We have a similar issue. Can you share your workaround with us?
Director, IT Ops
AIDS Healthcare foundation
MDE 7.1.3 has a new feature to Detect and notify of password changes in Windows Active Directory. More informaiton can be found in the MDE 7.1.3 release notes PD25903.
Note: The option is found under Enable SSO called "Periodically check domain credentials for changes, and ask the user to re-capture their Drive Encryption password if required"
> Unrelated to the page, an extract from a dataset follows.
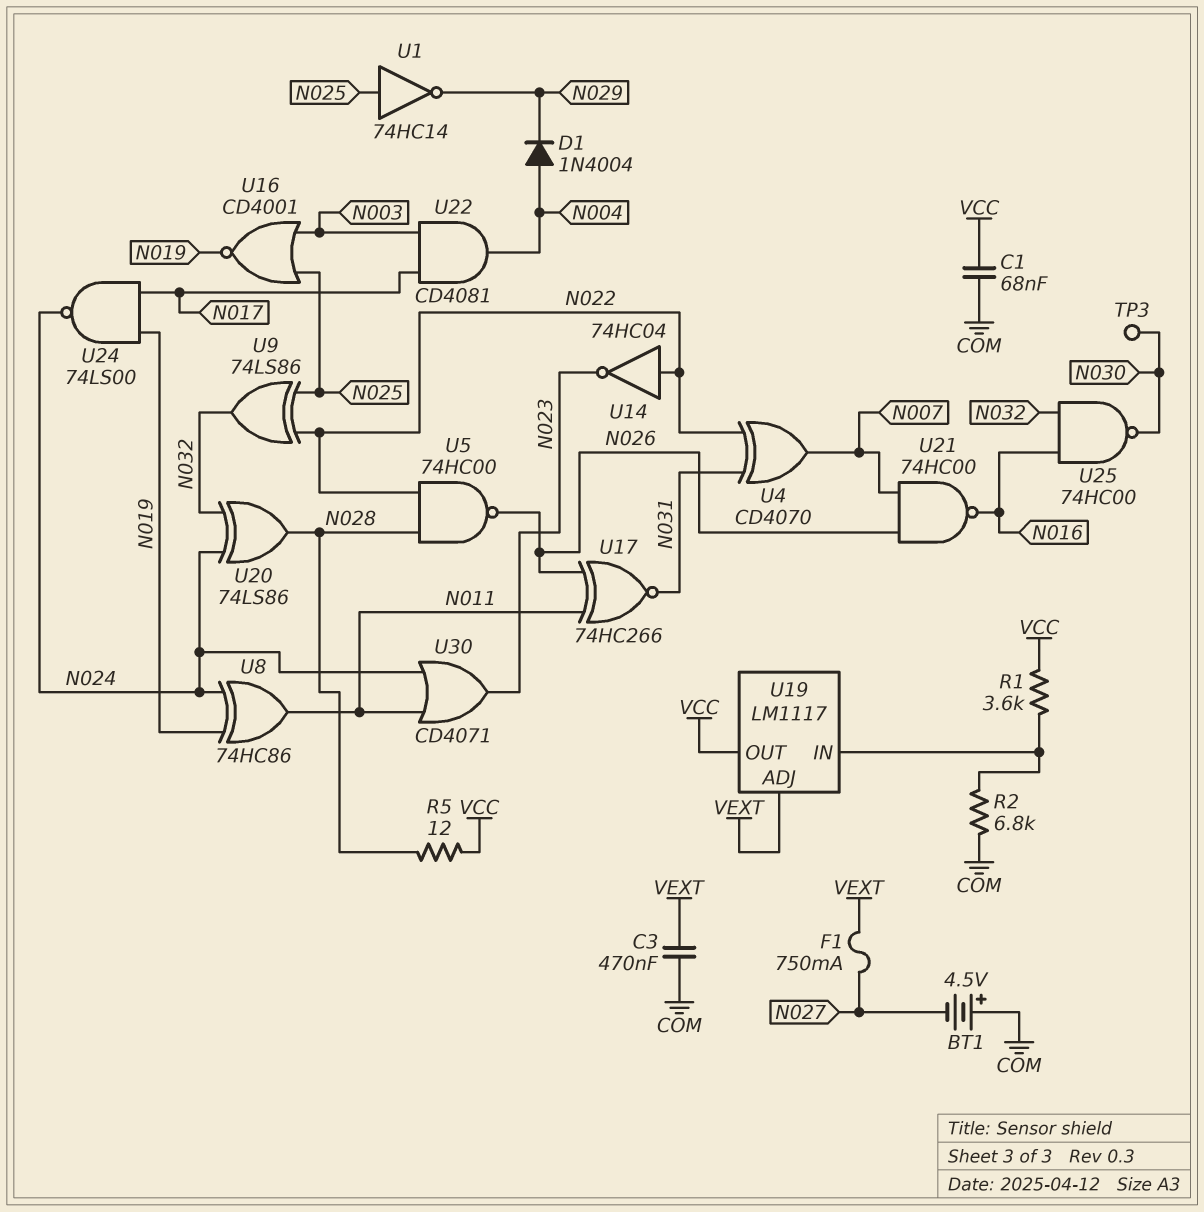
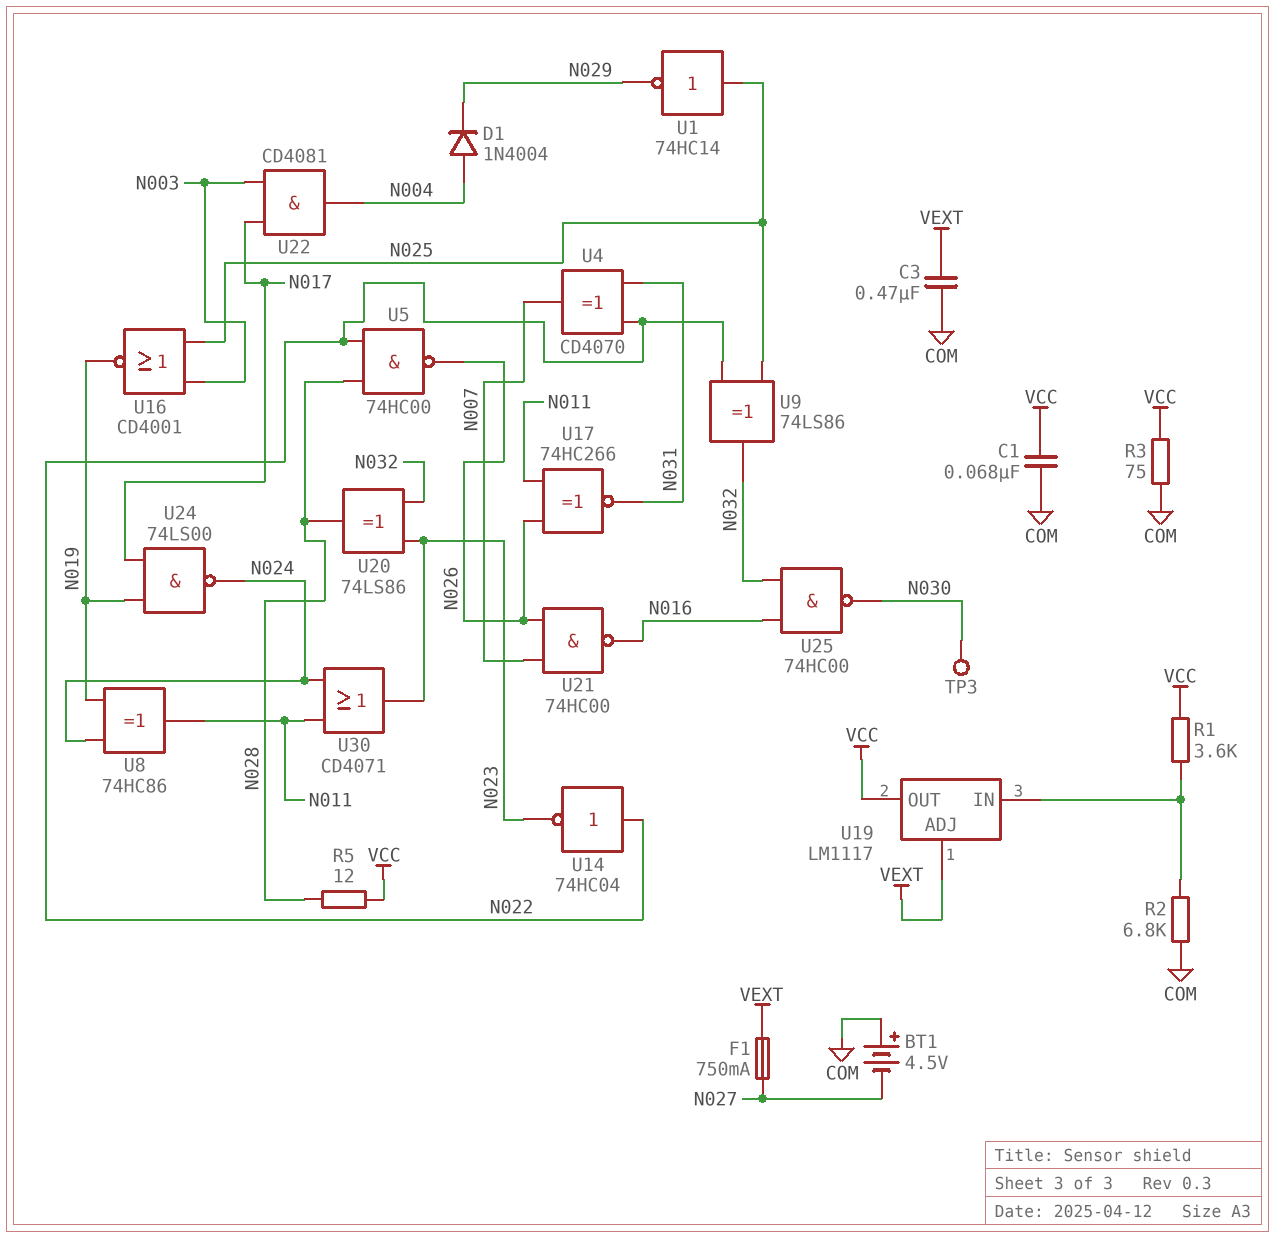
R3: none -> 75 (COM, VCC)
U20: XOR 74LS86 (in N024, in N032, out N028) -> XOR 74LS86 (in N023, in N032, out N028)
Although the change is not captured in AD, the client will check if the credentials stored in the Preboot File System are current and prompt the user to lock and unlock the cleint if they are not.
Can't rememeber exactly what we did back then as it was a few months ago. If this issue pops up now, we enforce a password reset from the desktop and then run an agent wakeup on the endpoint, so that the Agent captures the password changes and passes it back to ePO.